PS Interesting that from Anandtech the M1 has a smaller die area than the i5/i7 in the Intel Airs so plenty of room for more cores!

imtringued · on Nov 10, 2020

>This is the effect of focusing first on efficiency, not raw power. Intel and AMD never did this; its why they lost horribly in mobile.

If you want a more efficient processor you can just reduce the frequency. You can't do that in the other direction. If your processor wasn't designed for 4Ghz+ then you can't clock it that high, so the real challenge is making the highest clocked CPU. AMD and Intel care a lot about efficiency and they use efficiency improvements to increase clock speeds and add more cores just like everyone else. What you are talking about is like semiconductor 101. It's so obvious nobody has to talk about it. If you think this is a competitive edge then you should read up more about this industry.
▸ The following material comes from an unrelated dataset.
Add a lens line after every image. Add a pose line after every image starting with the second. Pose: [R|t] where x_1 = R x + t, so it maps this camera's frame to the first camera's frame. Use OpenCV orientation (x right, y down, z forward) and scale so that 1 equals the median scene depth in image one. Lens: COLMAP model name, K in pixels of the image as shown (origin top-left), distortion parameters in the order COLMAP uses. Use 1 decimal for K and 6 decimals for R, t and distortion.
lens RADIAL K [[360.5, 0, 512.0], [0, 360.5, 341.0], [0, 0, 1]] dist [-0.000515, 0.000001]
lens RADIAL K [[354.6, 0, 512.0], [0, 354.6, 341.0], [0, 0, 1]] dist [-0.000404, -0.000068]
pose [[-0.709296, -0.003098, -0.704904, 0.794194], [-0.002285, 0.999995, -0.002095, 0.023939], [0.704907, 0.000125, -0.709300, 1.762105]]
>Their bread and butter is desktops and servers, where it doesn't matter.

Efficiency matters a lot in the server and desktop market. Higher efficiency means more cores and a higher frequency.

>But, long term, it does; higher efficiency means you can pack more transistors into the same die without melting them.

No shit? Semiconductor 101??

>And its far easier to scale a 10 watt chip up to use 50 watts than it is to do the opposite.

You mean... like those 64 core EPYC server processors that AMD has been producing for years...? Aren't you lacking a little in imagination?

saagarjha · on Nov 11, 2020

Have no considered being less snarky as you careen your way through that comment without really understanding any of it? The efficiency cores on Apple’s processors perform tasks that the main, more power hungry processors aren’t necessary for, which a profoundly different situation from a typical server that is plugged in and typically run with capacity all the time. Honestly, besides being against the rules, the swipes you make against the commenter “not knowing about the industry” are just shocking to see considering how much you missed the point that was being made.

stjohnswarts · on Nov 11, 2020

Without actual real world performance tests from neutral 3rd parties all that really really need to be taken with a grain of salt. Never trust the maker of a product, test for yourself or watch for neutral reviewing parties who don't have a financial incentive.

Spooky23 · on Nov 11, 2020

Remember that the Intel CPUs have shitty thermals. 1.4 GHz with turbo up to 4, etc.

Smacking that with single cores on a 5nm process is probably pretty easy.